What needs to be done: What you return must match the entries exactly, except that the pictures are gone.

Stored data entries:

═══

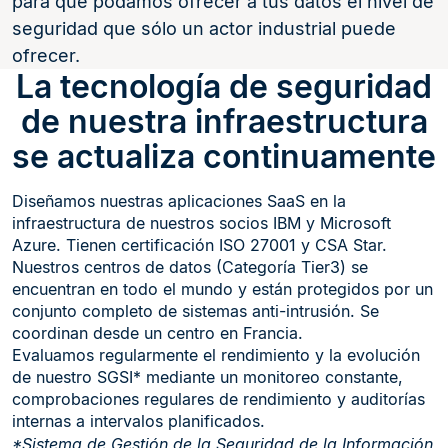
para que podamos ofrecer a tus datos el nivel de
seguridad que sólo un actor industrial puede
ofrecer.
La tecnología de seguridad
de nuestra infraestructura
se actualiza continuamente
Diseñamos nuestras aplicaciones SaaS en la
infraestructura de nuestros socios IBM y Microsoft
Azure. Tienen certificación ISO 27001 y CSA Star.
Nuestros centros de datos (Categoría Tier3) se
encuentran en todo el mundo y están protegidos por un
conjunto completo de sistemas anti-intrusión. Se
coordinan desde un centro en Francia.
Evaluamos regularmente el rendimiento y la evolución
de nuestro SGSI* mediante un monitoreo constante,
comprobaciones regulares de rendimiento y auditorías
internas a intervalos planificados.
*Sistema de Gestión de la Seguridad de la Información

═══

Solution to this task:
para que podamos ofrecer a tus datos el nivel de
seguridad que sólo un actor industrial puede
ofrecer.
La tecnología de seguridad
de nuestra infraestructura
se actualiza continuamente
Diseñamos nuestras aplicaciones SaaS en la
infraestructura de nuestros socios IBM y Microsoft
Azure. Tienen certificación ISO 27001 y CSA Star.
Nuestros centros de datos (Categoría Tier3) se
encuentran en todo el mundo y están protegidos por un
conjunto completo de sistemas anti-intrusión. Se
coordinan desde un centro en Francia.
Evaluamos regularmente el rendimiento y la evolución
de nuestro SGSI* mediante un monitoreo constante,
comprobaciones regulares de rendimiento y auditorías
internas a intervalos planificados.
*Sistema de Gestión de la Seguridad de la Información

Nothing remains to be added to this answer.